Why we publish anonymized
An editorial choice about case files, and what it signals.
Most agencies brag with client logos. We do not. The choice to publish our case files anonymized, with /Insurance-Carrier/ where another shop would put the actual brand name, is editorial. It is not a legal requirement. It is a deliberate signal.
§01The convention
Walk into most agency portfolios and the case studies look the same: a wall of client logos, headline metrics in 96-point type, percentage gains arranged in a victorious grid. The format is so standardized that the brain stops reading individual entries. It reads “agency portfolio” and moves on.
§02What anonymization signals
Discretion is operational maturity. When a procurement officer at a regulated enterprise reads our case register, the absence of named logos tells them something specific: this firm understands that some clients do not want their problems advertised. If we are willing to redact those clients, we will redact this one.
The legal version of this argument is NDAs. The operational version is harder. NDAs are paper. The willingness to keep names off the marketing surface even when permission exists is a posture. Operational posture is what enterprise procurement is actually buying.
§03The trade-off
Anonymization costs us. A first-time visitor cannot recognize anyone in our case files, which means the case files have to do their own heavy lifting. We compensate with depth: every case has stakes, approach, architecture, technical challenges, the actual outcome, and the audit trail. The case file is the proof, not the logo wall.

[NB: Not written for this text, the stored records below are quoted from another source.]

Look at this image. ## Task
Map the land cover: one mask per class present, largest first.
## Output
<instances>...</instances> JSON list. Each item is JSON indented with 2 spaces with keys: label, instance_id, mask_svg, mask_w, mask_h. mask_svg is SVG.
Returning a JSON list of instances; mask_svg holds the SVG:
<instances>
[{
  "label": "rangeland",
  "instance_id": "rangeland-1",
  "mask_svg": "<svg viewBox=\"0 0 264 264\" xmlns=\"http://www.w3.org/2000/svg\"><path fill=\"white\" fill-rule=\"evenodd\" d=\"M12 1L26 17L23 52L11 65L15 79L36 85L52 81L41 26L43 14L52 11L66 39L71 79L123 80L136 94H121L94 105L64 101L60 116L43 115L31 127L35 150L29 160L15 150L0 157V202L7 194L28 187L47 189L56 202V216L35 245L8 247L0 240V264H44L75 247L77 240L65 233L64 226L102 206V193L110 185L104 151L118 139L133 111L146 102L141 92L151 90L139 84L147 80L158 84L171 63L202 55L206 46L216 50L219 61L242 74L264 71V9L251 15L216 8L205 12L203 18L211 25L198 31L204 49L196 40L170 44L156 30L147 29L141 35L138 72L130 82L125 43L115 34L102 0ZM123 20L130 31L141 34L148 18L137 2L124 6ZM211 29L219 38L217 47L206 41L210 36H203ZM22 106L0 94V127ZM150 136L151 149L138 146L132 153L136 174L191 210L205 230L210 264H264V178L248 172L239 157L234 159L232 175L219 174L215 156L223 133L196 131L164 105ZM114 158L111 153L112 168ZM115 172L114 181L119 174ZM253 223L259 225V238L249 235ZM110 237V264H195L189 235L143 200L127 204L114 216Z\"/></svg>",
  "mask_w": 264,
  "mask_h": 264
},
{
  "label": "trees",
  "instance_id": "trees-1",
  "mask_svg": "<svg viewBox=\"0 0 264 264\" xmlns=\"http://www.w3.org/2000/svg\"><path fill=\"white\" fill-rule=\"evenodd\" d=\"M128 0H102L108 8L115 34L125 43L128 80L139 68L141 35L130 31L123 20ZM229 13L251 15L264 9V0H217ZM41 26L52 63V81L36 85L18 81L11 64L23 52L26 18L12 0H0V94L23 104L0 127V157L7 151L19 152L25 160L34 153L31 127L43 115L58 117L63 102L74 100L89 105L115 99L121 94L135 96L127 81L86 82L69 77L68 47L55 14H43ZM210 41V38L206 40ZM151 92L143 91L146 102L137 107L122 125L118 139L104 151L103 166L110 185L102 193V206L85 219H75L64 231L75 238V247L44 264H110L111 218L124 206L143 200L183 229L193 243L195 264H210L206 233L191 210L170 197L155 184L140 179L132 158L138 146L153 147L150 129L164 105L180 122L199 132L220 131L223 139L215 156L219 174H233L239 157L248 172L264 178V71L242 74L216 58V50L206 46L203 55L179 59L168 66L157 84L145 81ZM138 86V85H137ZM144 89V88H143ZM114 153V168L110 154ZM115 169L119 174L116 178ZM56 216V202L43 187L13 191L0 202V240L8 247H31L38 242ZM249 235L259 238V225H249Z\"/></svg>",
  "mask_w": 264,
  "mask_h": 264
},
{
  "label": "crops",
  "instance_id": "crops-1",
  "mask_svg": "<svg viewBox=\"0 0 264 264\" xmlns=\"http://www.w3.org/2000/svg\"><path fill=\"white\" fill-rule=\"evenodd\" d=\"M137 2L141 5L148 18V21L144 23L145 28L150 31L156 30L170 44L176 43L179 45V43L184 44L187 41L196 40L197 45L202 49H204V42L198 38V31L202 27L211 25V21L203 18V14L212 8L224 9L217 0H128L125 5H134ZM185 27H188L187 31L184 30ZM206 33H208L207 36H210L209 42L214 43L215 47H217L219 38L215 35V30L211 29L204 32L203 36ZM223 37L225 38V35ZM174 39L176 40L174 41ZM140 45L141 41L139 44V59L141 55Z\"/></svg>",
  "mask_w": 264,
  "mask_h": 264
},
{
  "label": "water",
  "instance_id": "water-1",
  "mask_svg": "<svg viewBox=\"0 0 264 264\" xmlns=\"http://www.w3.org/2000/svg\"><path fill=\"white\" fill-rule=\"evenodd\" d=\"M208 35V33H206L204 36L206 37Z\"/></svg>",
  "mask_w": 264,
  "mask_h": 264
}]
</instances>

“Visitors who read our case files end the read with a more accurate picture of how we work than a logo wall could give them. Clients who chose us partly because of the discretion send the next contract back.”
§04What gets named
The exception is the Imprints register. There, named partner clients (HouseCoin, ACM HVAC, LynkedUp Technologies) appear with explicit publishing permission. They wanted the attribution. We honor that. Two registers, two conventions, one underlying principle: the client picks the surface area of the relationship, not us.
§05Why this matters now
Enterprise budgets for AI and engineering services are getting reviewed harder than they were two years ago. Procurement officers have learned to look past the logo wall. They ask: how do you handle our data, our IP, our reputation? An anonymized public surface is a clean answer to that question that does not require a second meeting.
If we are willing to redact you, that is a feature.